La composante périphérique a déjà été décrite. Il s'agit de la douleur directement causée par l'irritation des tissus. Cependant, avec le temps, une composante centrale s'installe et complique le tableau. À force de bombarder le système nerveux central de douleur, une hypersensibilisation se produit.

En d'autres termes, plus nous ressentons de douleur, plus le système nerveux devient sensible à la douleur. C'est pourquoi la douleur progresse de manière quasi exponentielle lorsque l'arthrose n'est pas prise en charge. Il est donc essentiel d'intervenir le plus tôt possible, idéalement avant l'installation de l'arthrose.

La solution

Il existe deux méthodes de gestion de la douleur dans les cas d'arthrose : les modalités passives et les modalités actives.

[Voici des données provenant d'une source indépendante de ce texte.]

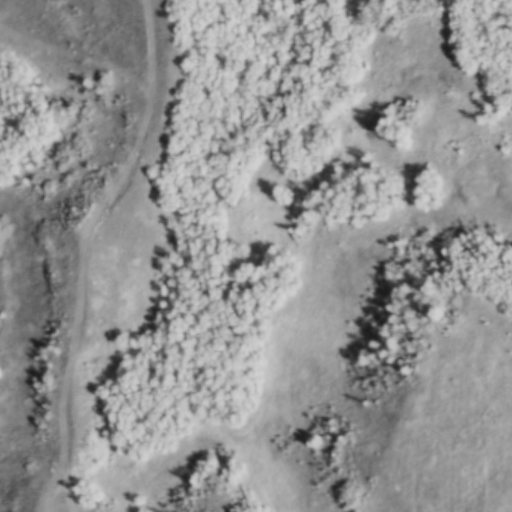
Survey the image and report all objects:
road: (83, 248)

Les modalités passives sont des techniques temporaires de gestion de la douleur. Elles sont certes efficaces et parfois nécessaires pour soulager l'inconfort, mais elles ne résolvent pas la cause de l'arthrose. Il est possible, par exemple, de prendre certains médicaments, de recourir à des infiltrations et de suivre des traitements en physiothérapie, en ostéopathie ou en acupuncture.

Les modalités actives sont les solutions à privilégier sur le long terme. Puisque la douleur provient de l'instabilité articulaire, l'objectif est d'utiliser des exercices pour renforcer et stabiliser ces articulations. Pour ce faire, il est crucial de comprendre le concept de gestion de la douleur à l'effort. Ce concept est fondamental pour éviter une hypersensibilisation.